Need to get Jrich back. Barbosa sucks. Nah, but he's clearly not himself.


----------



## Dissonance (Jul 21, 2004)

55-50, Suns at the half. 

Bad end to that 2nd qrter. Had 3 chances to score with clock going down, but Dragic made a nice spin move, short armed it, Horford got rebound, stolen by Dragic and Jrich missed wide open jumper.


----------



## Dissonance (Jul 21, 2004)

Suns starters are flat in this 3rd. Offense is stagnant and their just shooting dumb shots. 

Also, can't make a 3 to save their lives. 1-10 so far.


----------



## Dissonance (Jul 21, 2004)

88-85, Suns with 5:33 left. Sort of an ugly 4th. ATL didn't score for the longest time. 


Been mostly Amare all qrter. Fighting hard down low, and getting fouled.


----------



## Dissonance (Jul 21, 2004)

Nash is cold bolded

Then off a miss, Dragic grabbed the reb and went quick down the other end and nice feed to Hill, who got fouled.


----------



## Dissonance (Jul 21, 2004)

Off Hawks miss, Nash gets rebound throws it down the court to a sprining Dragic who goes in for the jam. 

JJ throws up a dumb 3 pter. Reb Hill. 

TO Suns. 

Amare with nice adjustment and makes it. assist by Nash. 

98-94, Suns 40 secs left.


----------



## Basel (Mar 31, 2005)

Ouch.


----------



## Dissonance (Jul 21, 2004)

Amare missed first FT. Made 2nd. 

Then Crawford drains 28 fter from 3. Suns lose. 

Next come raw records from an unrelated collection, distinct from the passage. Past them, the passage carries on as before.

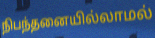
நிபந்தனையில்லாமல்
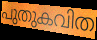
പുതുകവിത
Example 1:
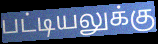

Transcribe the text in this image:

பட்டியலுக்கு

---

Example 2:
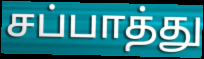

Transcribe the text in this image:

சப்பாத்து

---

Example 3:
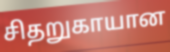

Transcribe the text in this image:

சிதறுகாயான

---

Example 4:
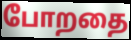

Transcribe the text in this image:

போறதை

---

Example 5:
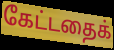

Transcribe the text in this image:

கேட்டதைக்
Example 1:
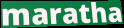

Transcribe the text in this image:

maratha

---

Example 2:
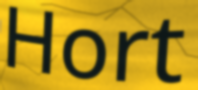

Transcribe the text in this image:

Hort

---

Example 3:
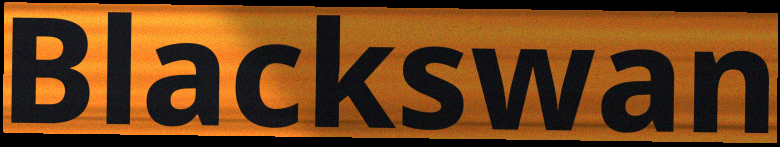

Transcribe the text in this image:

Blackswan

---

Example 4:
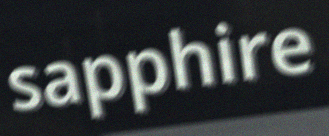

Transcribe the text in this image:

sapphire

Got. to. be. ****ing. kidding. me. Part of me just has to laugh at this now.


----------



## ATLien (Jun 18, 2002)

I don't even care anymore. Wake me up when the playoffs start.


----------



## Dissonance (Jul 21, 2004)

lol too many games?


----------



## ATLien (Jun 18, 2002)

Yeah man. It's too many up and downs..and the AS break isn't even here yet! I gotta stop paying such close attention


----------